Stored data:
_ _ _ _ _

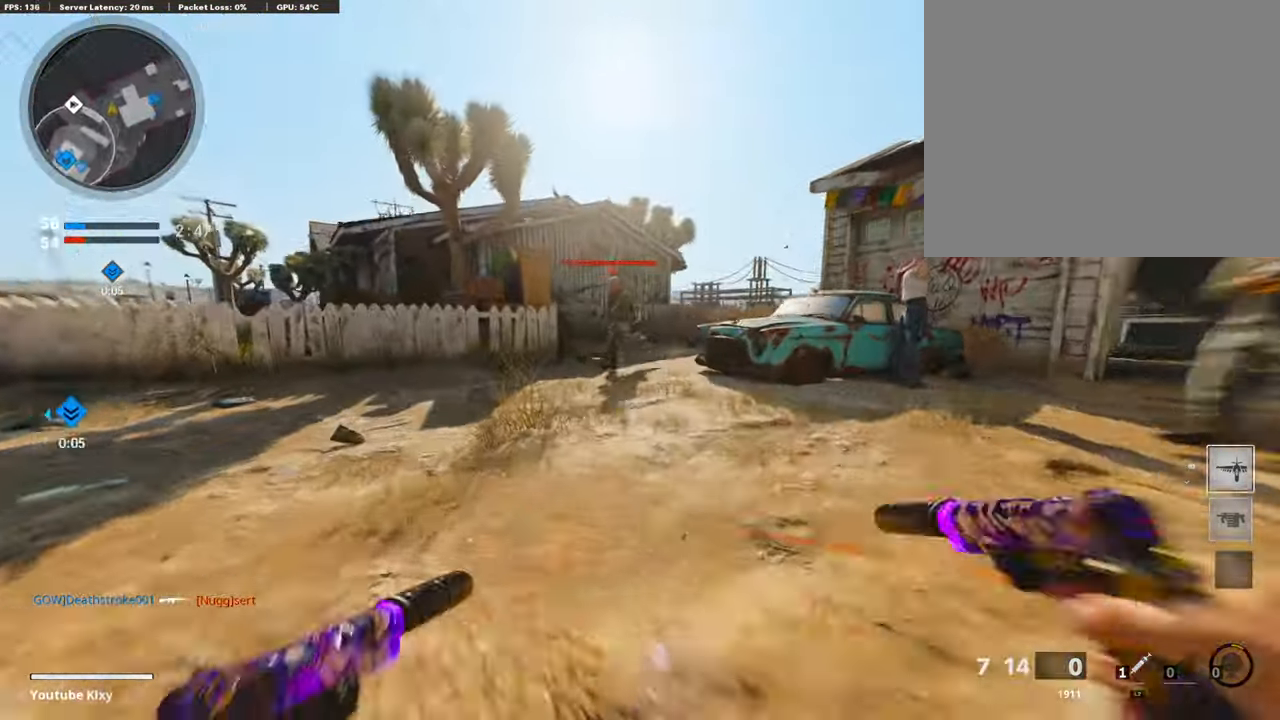
{"buttons": [], "left_stick": "up-left", "right_stick": "down-right", "events": [[17, "L3", "up"], [50, "R3", "up"], [151, "R1", "down"], [201, "L1", "down"], [251, "R1", "up"], [251, "right_stick", "center"], [301, "L1", "up"], [335, "R1", "down"], [351, "right_stick", "right"], [368, "L1", "down"], [401, "right_stick", "down-right"], [435, "R1", "up"], [468, "L1", "up"]]}
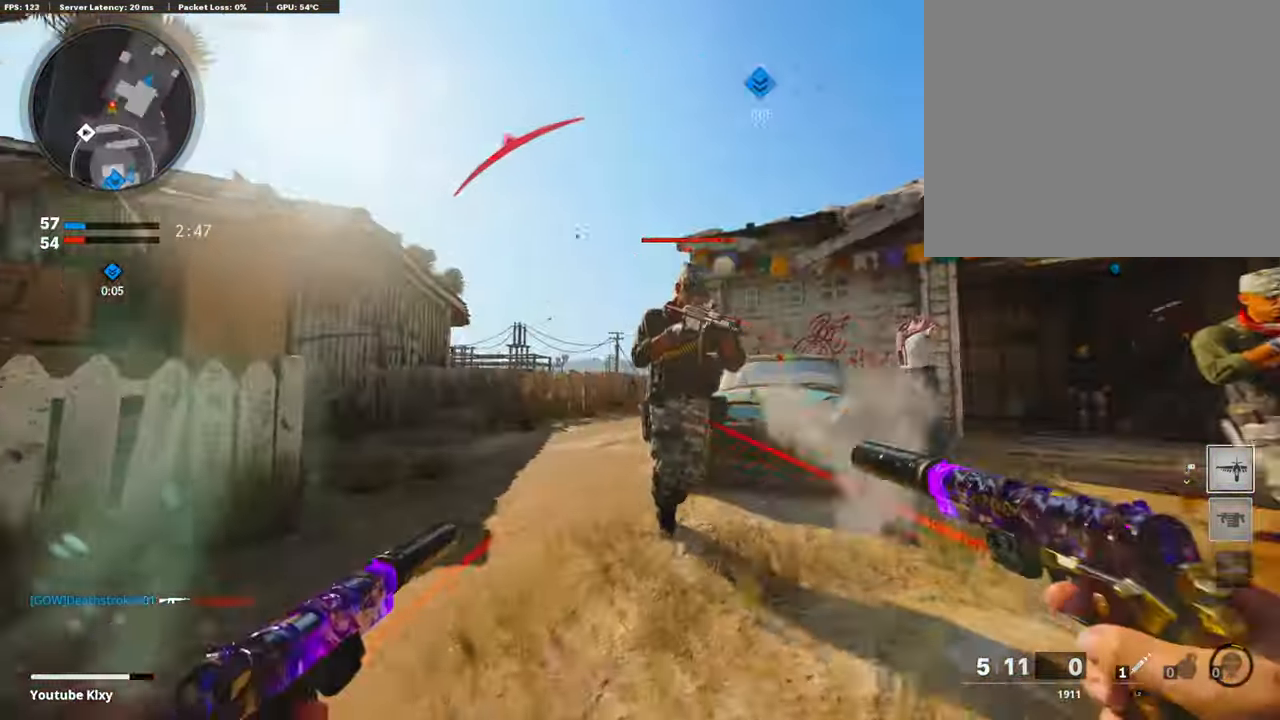
{"buttons": ["L1"], "left_stick": "down-left", "right_stick": "down-right", "events": [[17, "L1", "down"], [17, "R1", "down"], [33, "right_stick", "right"], [134, "right_stick", "down-right"], [150, "L1", "up"], [150, "R1", "up"], [184, "L1", "down"], [217, "R1", "down"], [301, "L1", "up"], [318, "R1", "up"], [351, "L1", "down"], [351, "R1", "down"], [418, "L1", "up"], [452, "left_stick", "down-left"], [485, "R1", "up"], [502, "L1", "down"]]}
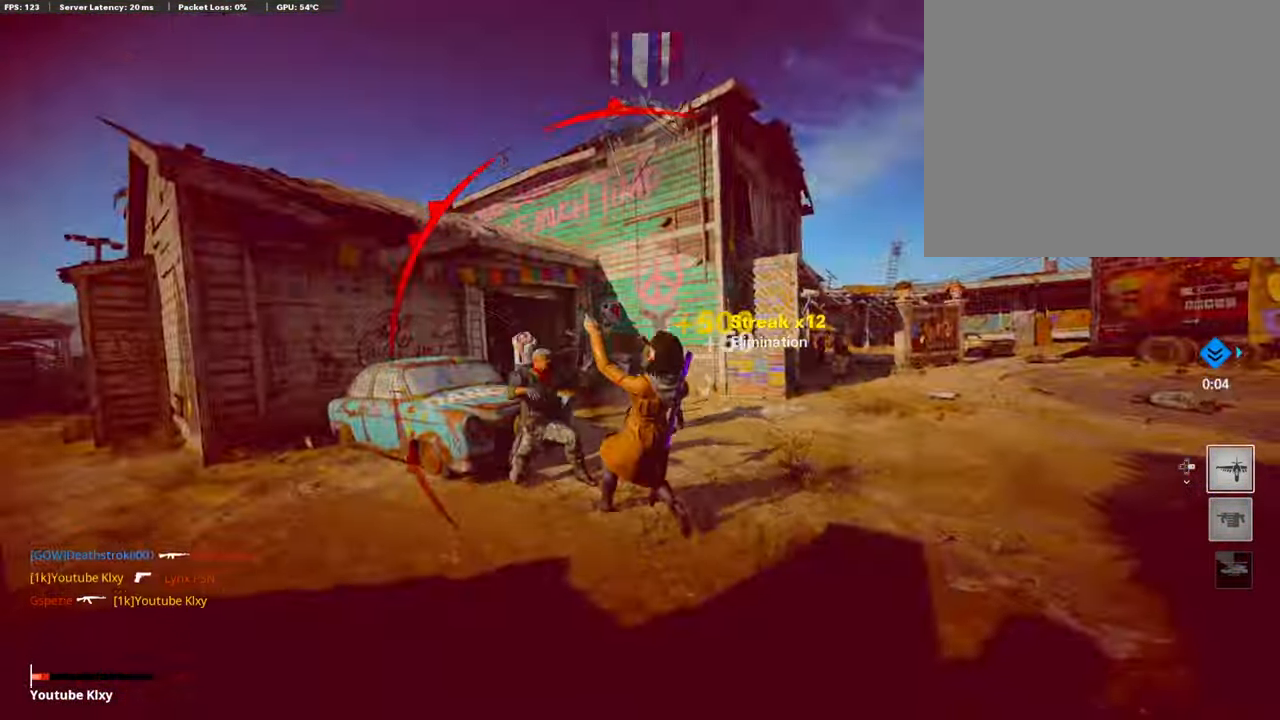
{"buttons": ["SQUARE"], "left_stick": "center", "right_stick": "center", "events": [[33, "R1", "down"], [83, "L1", "up"], [83, "left_stick", "right"], [83, "right_stick", "right"], [200, "CROSS", "down"], [200, "L1", "down"], [200, "right_stick", "center"], [217, "left_stick", "up-right"], [267, "R1", "up"], [284, "L1", "up"], [334, "CROSS", "up"], [351, "left_stick", "center"], [501, "SQUARE", "down"]]}
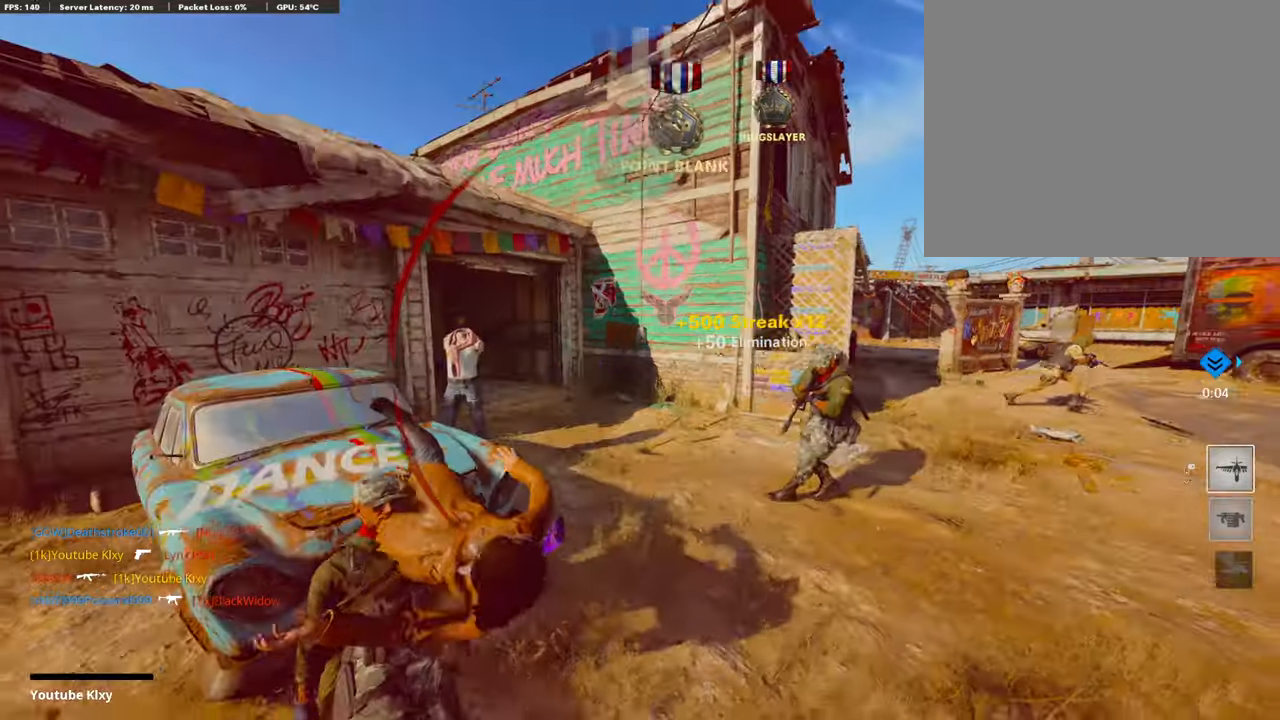
{"buttons": ["CROSS", "SQUARE"], "left_stick": "up", "right_stick": "center", "events": [[50, "CROSS", "down"], [117, "SQUARE", "up"], [134, "CROSS", "up"], [218, "CROSS", "down"], [218, "SQUARE", "down"], [318, "SQUARE", "up"], [368, "CROSS", "up"], [435, "CROSS", "down"], [452, "SQUARE", "down"], [485, "left_stick", "up"]]}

_ _ _ _ _

Task item:
What you return should match the material line for line, with the images removed.

Exercise output:
{"buttons": [], "left_stick": "up-left", "right_stick": "down-right", "events": [[17, "L3", "up"], [50, "R3", "up"], [151, "R1", "down"], [201, "L1", "down"], [251, "R1", "up"], [251, "right_stick", "center"], [301, "L1", "up"], [335, "R1", "down"], [351, "right_stick", "right"], [368, "L1", "down"], [401, "right_stick", "down-right"], [435, "R1", "up"], [468, "L1", "up"]]}
{"buttons": ["L1"], "left_stick": "down-left", "right_stick": "down-right", "events": [[17, "L1", "down"], [17, "R1", "down"], [33, "right_stick", "right"], [134, "right_stick", "down-right"], [150, "L1", "up"], [150, "R1", "up"], [184, "L1", "down"], [217, "R1", "down"], [301, "L1", "up"], [318, "R1", "up"], [351, "L1", "down"], [351, "R1", "down"], [418, "L1", "up"], [452, "left_stick", "down-left"], [485, "R1", "up"], [502, "L1", "down"]]}
{"buttons": ["SQUARE"], "left_stick": "center", "right_stick": "center", "events": [[33, "R1", "down"], [83, "L1", "up"], [83, "left_stick", "right"], [83, "right_stick", "right"], [200, "CROSS", "down"], [200, "L1", "down"], [200, "right_stick", "center"], [217, "left_stick", "up-right"], [267, "R1", "up"], [284, "L1", "up"], [334, "CROSS", "up"], [351, "left_stick", "center"], [501, "SQUARE", "down"]]}
{"buttons": ["CROSS", "SQUARE"], "left_stick": "up", "right_stick": "center", "events": [[50, "CROSS", "down"], [117, "SQUARE", "up"], [134, "CROSS", "up"], [218, "CROSS", "down"], [218, "SQUARE", "down"], [318, "SQUARE", "up"], [368, "CROSS", "up"], [435, "CROSS", "down"], [452, "SQUARE", "down"], [485, "left_stick", "up"]]}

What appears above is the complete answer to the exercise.